Xavier Placer
17 PENSÃO MONLEVADE. Ali, no Catete, instalou-se depois de fazer escala por dois hotéis da Zona Sul. Atraído pelo ambiente boêmio do bairro, alugou amplo quarto de-frente num terceiro andar. Cada manhã o acordava o triu-triu-triu descontínuo de pardais nos galhos dos oitizeiros que arranhavam as vidraças do antigo palacete.
Desde logo descobriu que habitava um pequeno mundo.
O marido de Madame tinha a robustez de um segurança. Mas seu cumprimento matinal era meteorologicamente este: Não acordei bem, aliás não me parece que hoje o tempo vá levantar. Respeitabilidade em pessoa, o Doutor exercia sucessivas atividades. Porém nunca entendeu a que correspondia aquele título e ausências.
Já o comandante de longo curso saía pontualmente às dez pras oito de boné, ia jogar com outros velhos no Largo do Machado. Demetrius, o oferecido bailarino, mostrava o desdém à indiferença de Arno fazendo-lhe beicinho. E Joana, escriturária do I.B.G.E., alegrava o ambiente com sua boa voz. O sonho dela era ser cantora de rádio sob o pseudônimo de Jennifer. Não é mesmo bonito? O Moura era separado e colecionava moedas.
Principalmente havia o Brasilino.
Certos dias o crioulo acordava uma seda, outros, puro limão. Quando se encontrava em seus furores, era ignorá-lo. Afrontava a pessoa, se a pessoa se ofendia: – Ele não escora! e ria de banda. O Doutor se indignava, queria expulsá-lo: Esse negrinho deve ser cambondo de terreiro, a mim ninguém engana. Mas cadê que o despachavam? Madame, francesa autoritária, o defendia. Havia que tolerar o rapaz pelos seus bons-serviços (o faz-tudo ali) e pelos seus dias de bom-humor. Nestes, seda e cetim, o crioulo inventava mil modos pra agradar, serviçal, sobretudo com Arno, o único a quem respeitava um pouco: ele, a par das largas gorjetas, dava-lhe as suas camisas quase novas. Um belo dia sumiu. E todos sentiram no dia-a-dia a falta do imprevisível Brasilino.
O morador reservara trecho da parede para o grafismo de seus visitantes. Uns documentavam a passagem com a simples assinatura e data, outros com desenhos extravagantes, a maioria grafitava frases divertidas ou equívocas, alguma quadrinha. Oranice Franco:
Arno, vais me perdoar:
se lês e segues de fato
o – IF – do Rudyard,
és um grandíssimo chato.
Na Faculdade de Direito, vagamente de-esquerda a princípio, o grupo de Arno tinha decidido um dia filiar-se ao PCB. e passaram a ser ferozmente hostilizados ali por integralistas e socialistas.
O Estado Novo pusera na ilegalidade todos os partidos políticos. Ainda assim os adeptos teimavam na clandestinidade. Na pensão, entre paredes, travavam-se grandes tertúlias.
Ciência do Direito? Aquilo era rotina. Na fumarada do cigarro e bebida, quando o assunto não era mulher, debatia-se literatura, cinema novo, demolia-se e reconstruía-se dialeticamente o Universo. Falas e vozes iam num crescendo. O jargão de uso. Ideologia. Superestrutura. Luta de classes. Alienação. Berravam o Manifesto: "Um fantasma ronda a Europa – o fantasma do Comunismo. Proletários de todos os países, uni-vos!" A turbulência invadia o silêncio noturno da casa. O Doutor vinha teso no seu robe e chinelos pedir moderação, e ficava, aceitava um copo.
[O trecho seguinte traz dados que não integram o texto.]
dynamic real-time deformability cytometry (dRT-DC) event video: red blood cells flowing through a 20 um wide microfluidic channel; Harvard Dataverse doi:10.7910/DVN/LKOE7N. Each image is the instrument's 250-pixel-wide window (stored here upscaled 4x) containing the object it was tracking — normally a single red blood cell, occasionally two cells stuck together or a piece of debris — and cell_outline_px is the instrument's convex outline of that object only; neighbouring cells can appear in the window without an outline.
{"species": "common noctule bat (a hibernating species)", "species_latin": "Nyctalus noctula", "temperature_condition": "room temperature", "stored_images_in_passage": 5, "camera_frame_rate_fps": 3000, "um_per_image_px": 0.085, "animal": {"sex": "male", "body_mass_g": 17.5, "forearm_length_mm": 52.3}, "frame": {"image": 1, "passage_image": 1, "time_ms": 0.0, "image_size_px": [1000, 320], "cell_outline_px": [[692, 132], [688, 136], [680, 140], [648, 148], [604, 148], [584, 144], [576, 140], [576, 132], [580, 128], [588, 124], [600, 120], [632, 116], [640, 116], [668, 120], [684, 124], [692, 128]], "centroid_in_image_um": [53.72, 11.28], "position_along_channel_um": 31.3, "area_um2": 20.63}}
Partiram os companheiros uma noite, liderados por um exaltado, a atacar uns remanescentes integralistas da vizinhança. Os do Sigma reagiram e durante vinte minutos foi aquele tumulto, gritaria, desbarato dos beligerantes, correria alucinada: um companheiro dos atacantes atingido na cabeça por violenta garrafada! Carregaram o ensanguentado para a farmácia das imediações, retornando ao campo de batalha. Mas já policiais cercavam o prédio e foram todos – verdes e vermelhos – jogados de cambulhada no camburão. Na delegacia apanharam rijo, lá mofaram dois dias. – Tinham sido vítimas de uma armadilha, o exaltado do grupo era um falso acadêmico, um tira.
Estudante de Direito, matriculado ao mesmo tempo numa faculdade de Arquitetura (por onde se formaria num curso arrastado, só indo buscar o diploma quando dele precisou), fazia ainda aos domingos o CPOR.
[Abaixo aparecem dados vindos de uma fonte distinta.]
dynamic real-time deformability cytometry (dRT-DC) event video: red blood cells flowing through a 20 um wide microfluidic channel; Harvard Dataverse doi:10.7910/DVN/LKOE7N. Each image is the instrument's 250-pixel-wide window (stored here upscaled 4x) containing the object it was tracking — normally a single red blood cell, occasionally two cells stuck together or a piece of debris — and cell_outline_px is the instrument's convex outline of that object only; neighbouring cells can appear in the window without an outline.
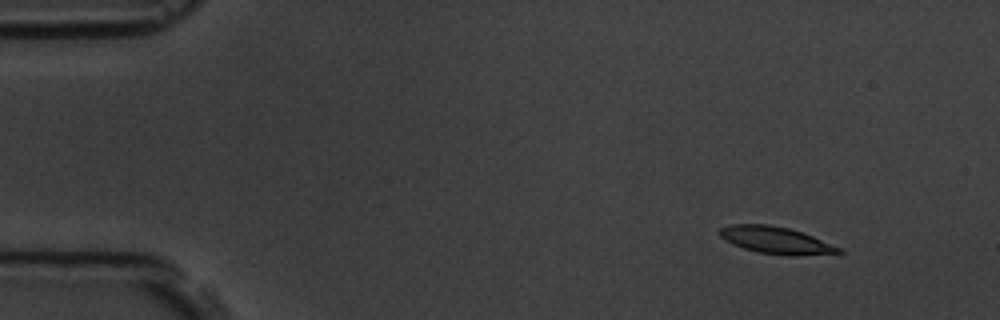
{"species": "common noctule bat (a hibernating species)", "species_latin": "Nyctalus noctula", "temperature_condition": "room temperature", "stored_images_in_passage": 4, "camera_frame_rate_fps": 3000, "um_per_image_px": 0.085, "animal": {"sex": "male", "body_mass_g": 19.5, "forearm_length_mm": 54.6}, "frame": {"image": 1, "passage_image": 2, "time_ms": 1.0, "image_size_px": [1000, 320], "cell_outline_px": [[844, 252], [796, 256], [788, 256], [756, 252], [732, 244], [724, 240], [716, 232], [720, 228], [732, 224], [768, 224], [788, 228], [812, 236], [844, 248]], "centroid_in_image_um": [65.94, 20.43], "position_along_channel_um": 19.1, "area_um2": 18.9}}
Ali, sob o tacão do sargento, Sadhoc e ele quase foram desligados. Arno, por fazer perguntas de mais e continências de menos; o colega, um gozador, por pilhérias e abusos, de resto compensados num molhas-mãos ao instrutor.
Dizia rápido entre dentes Sadhoc:
– Sin-reír-mira-la-cara-pícara-del-caporal.
Sargento Pantoja: Eu já não proibi vocês dois de falar francês na minha cara?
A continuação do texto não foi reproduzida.